Le compromis de vente et la promesse de vente

Le compromis de vente et la promesse de vente sont des avant-contrats aux conséquences différentes pour l’acheteur et le vendeur.
C’est la première étape avant la signature de l’acte authentique, signé devant notaire, au cours duquel les clés seront enfin remises.

Le compromis de vente

Dans le compromis de vente, vendeur et acheteur s’engagent l’un comme l’autre à conclure la vente à un prix déterminé en commun. Juridiquement, le compromis vaut donc vente.
Article 1589 du Code Civil : « Le compromis de vente vaut vente dès lors qu’il y a accord sur la chose et sur le prix. »
Sauf bien évident, à se rétracter dans le délai légal, si les conditions de la mise en œuvre de cette rétractation sont réunies.
Si l’une des parties renonce à la transaction, l’autre peut l’y contraindre par voie de justice, en exigeant de surcroît des dommages et intérêts.
La signature du compromis peut s’accompagner du versement par l’acquéreur d’une somme comprise entre 5 % et 10 % du prix de vente, appelée « dépôt de garantie », qui viendra en déduction du prix de vente lors de la signature de l’acte notarié (ce n’est pas une somme en plus).

La Nantaise d’Habitations ne demande un dépôt de garantie à ses acquéreurs uniquement s’ils ont un apport personnel, d’un montant de 5 % du prix, plafonné à 2 300 €.
Contrairement à la promesse de vente, le compromis n’a pas besoin d’être enregistré auprès des services fiscaux.
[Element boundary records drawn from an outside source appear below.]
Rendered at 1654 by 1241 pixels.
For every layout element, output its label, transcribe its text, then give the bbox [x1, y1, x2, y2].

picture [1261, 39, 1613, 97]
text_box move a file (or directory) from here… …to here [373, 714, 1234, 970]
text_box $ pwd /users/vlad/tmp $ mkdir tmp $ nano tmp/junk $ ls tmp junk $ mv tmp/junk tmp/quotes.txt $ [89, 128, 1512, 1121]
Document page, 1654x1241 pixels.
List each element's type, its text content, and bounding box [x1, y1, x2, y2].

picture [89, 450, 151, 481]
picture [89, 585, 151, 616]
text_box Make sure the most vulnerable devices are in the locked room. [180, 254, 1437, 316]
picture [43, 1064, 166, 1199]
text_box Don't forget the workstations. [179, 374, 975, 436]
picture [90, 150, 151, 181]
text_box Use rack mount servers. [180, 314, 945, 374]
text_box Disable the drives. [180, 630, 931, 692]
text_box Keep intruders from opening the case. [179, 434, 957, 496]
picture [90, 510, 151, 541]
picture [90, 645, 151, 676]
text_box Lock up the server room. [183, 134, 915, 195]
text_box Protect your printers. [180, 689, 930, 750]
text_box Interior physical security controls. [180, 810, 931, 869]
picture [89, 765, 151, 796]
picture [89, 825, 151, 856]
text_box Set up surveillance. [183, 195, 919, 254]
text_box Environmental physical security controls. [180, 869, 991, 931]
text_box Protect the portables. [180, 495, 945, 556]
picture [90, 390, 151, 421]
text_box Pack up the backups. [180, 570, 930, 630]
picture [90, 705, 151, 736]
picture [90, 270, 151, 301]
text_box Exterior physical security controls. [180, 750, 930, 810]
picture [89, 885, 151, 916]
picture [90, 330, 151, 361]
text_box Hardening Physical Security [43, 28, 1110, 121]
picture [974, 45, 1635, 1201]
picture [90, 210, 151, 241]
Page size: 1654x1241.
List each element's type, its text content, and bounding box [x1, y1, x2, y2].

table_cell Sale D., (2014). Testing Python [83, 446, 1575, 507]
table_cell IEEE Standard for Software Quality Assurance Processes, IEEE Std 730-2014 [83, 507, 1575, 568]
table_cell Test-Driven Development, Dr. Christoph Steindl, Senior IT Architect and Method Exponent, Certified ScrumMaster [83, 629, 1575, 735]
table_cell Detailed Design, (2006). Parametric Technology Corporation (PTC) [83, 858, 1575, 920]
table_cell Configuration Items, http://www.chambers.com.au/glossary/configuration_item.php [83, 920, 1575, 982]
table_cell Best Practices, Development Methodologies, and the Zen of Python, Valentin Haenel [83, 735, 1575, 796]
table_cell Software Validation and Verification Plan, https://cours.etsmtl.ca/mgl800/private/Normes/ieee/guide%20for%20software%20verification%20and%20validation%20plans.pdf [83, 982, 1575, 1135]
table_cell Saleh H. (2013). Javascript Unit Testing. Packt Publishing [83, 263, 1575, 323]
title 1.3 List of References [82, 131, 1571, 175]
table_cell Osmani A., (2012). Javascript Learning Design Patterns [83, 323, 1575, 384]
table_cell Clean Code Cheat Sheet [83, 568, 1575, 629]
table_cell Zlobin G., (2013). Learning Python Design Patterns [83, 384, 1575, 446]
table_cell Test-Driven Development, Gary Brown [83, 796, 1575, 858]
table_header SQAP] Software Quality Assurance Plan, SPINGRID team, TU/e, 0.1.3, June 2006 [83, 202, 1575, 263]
Cette absence de frais est un atout.

La promesse de vente

Dans la promesse de vente, le propriétaire s’engage auprès du candidat acheteur (nommé bénéficiaire) à lui vendre son bien à un prix déterminé. Il lui donne ainsi en exclusivité une option pour un temps limité (généralement 2 à 3 mois).
Durant cette période, il lui est interdit de renoncer à la vente ou de proposer le bien à un autre acquéreur. Le candidat acheteur bénéficie, lui, de la promesse pour décider s’il souhaite acheter ou non. En contrepartie, il verse au vendeur une indemnité d’immobilisation en principe égale à 10 % du prix de vente.
S’il se décide à acquérir, cette indemnité s’imputera sur la somme à régler. Mais s’il renonce à acheter ou s’il ne manifeste pas son acceptation dans le délai d’option, l’indemnité restera acquise au propriétaire à titre de dédommagement.
Pour être valable, la promesse de vente doit être enregistrée auprès de la recette des Impôts dans les 10 jours qui suivent la signature de l’acte sous seing privé.
Par ailleurs, lorsqu’elle est consentie pour une durée supérieure à 18 mois, elle doit être réalisée par acte authentique.
Les droits d’enregistrement, payés par l’acquéreur, s’élèvent à 125 €.

Souvent pressés de conclure, acheteur et vendeur imaginent parfois que la signature de l’avant-contrat n’engage pas à grand-chose. C’est faux, malgré son nom, cet accord préliminaire constitue un véritable contrat qui entraîne des obligations importantes pour les 2 parties. Il permet de préciser les conditions de la future vente et marque leur accord. C’est donc un document indispensable.